Shortly after my method returns, apparently due to the call breaking ESP, the program segfaults. If I don't call GetAdapterModeCount and simply return a value, the program executes as expected.
Additionally, a release build (no RTC) segfaults at a similar point, with the stack:
d3d8.dll!CEnum::EnumAdapterModes() + 0x13b bytes
Voodoo_DX89.dll!ClassCreate() + 0x963 bytes
Although I'm not sure of the implications of the address. It is not, so far as I can tell, the same place that segfaults in debug builds; those are within the program after my methods returns, this appears to be during one of my methods which retrieves data from D3D8. Edit: The segfault occurs in a later call, which I'm currently debugging.
At this point, I'm at a complete loss as to what is going wrong or how, and am out of things to check.
I don't see anything wrong with what you're doing or with your generated assembly code.
I can answer your one concern, though.
ecx,dword ptr [eax+8]
What this is doing is moving the address of m_Object into the ecx register. The +8 is the offset within your class to m_Object, which is probably correct.
Something to look at. Step through the assembly code until you reach this point:
6423861B call edx
6423861D cmp esi,esp
At that point check the esi and esp registers (in VS just hover your mouse over the register names).
Before the call is executed, ESI should be 12 higher than ESP. After the call, they should be equal.
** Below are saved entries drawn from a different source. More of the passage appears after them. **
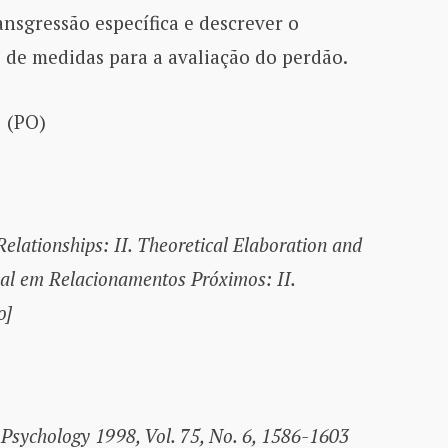
nsgressão específica e descrever o
 de medidas para a avaliação do perdão.
 (PO)
Relationships: II.
Theoretical Elaboration and
al em Relacionamentos Próximos: II.
o]
l Psychology 1998, Vol. 75, No. 6, 1586-1603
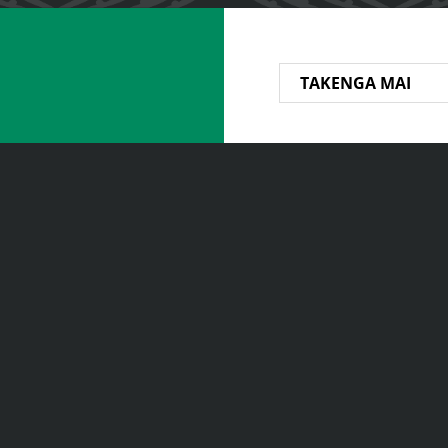
TAKENGA MAI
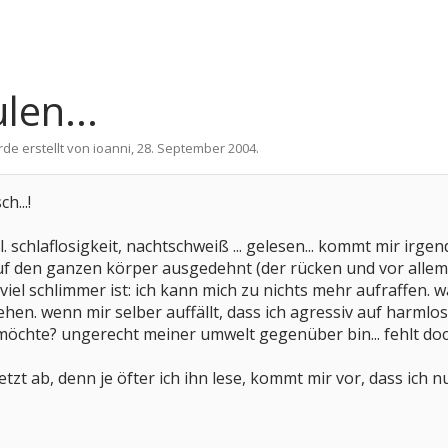
en...
rde erstellt von
ioanni
,
28. September 2004
.
h...!
l. schlaflosigkeit, nachtschweiß ... gelesen... kommt mir irg
auf den ganzen körper ausgedehnt (der rücken und vor allem d
s viel schlimmer ist: ich kann mich zu nichts mehr aufraffen. 
n. wenn mir selber auffällt, dass ich agressiv auf harmlos
chte? ungerecht meiner umwelt gegenüber bin... fehlt doch w
jetzt ab, denn je öfter ich ihn lese, kommt mir vor, dass ic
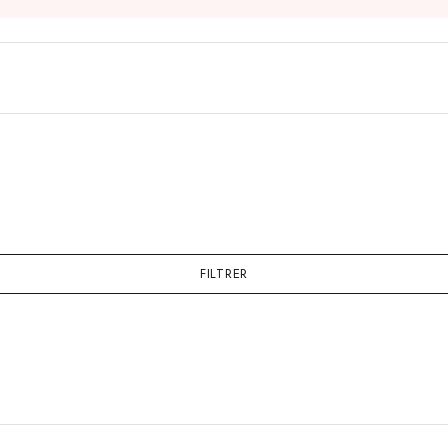
FILTRER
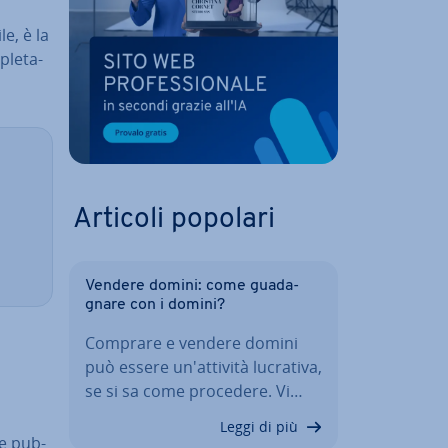
e, è la
ple­ta­
Articoli popolari
Vendere domini: come gua­da­
gna­re con i domini?
Comprare e vendere domini
può essere un'at­ti­vi­tà lucrativa,
se si sa come procedere. Vi…
Leggi di più
me pub­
If they are not, post what they are.
Update:
So what is catching my eye is that of the 4 methods you are showing that you are calling, only GetAdapterModeCount has a different signature between D3D8 and D3D9, and that signature is different by 4 bytes, which is the difference in your stack.
How is m_Object obtained? Since this is some kind of adapter between D3D8 and D3D9, is it possible that your m_Object is actually an IDirect3D8 object that is being cast as IDirect3D9 at some point? That would explain the error, and why it works in another context, if you are obtaining the D3D object in a different way.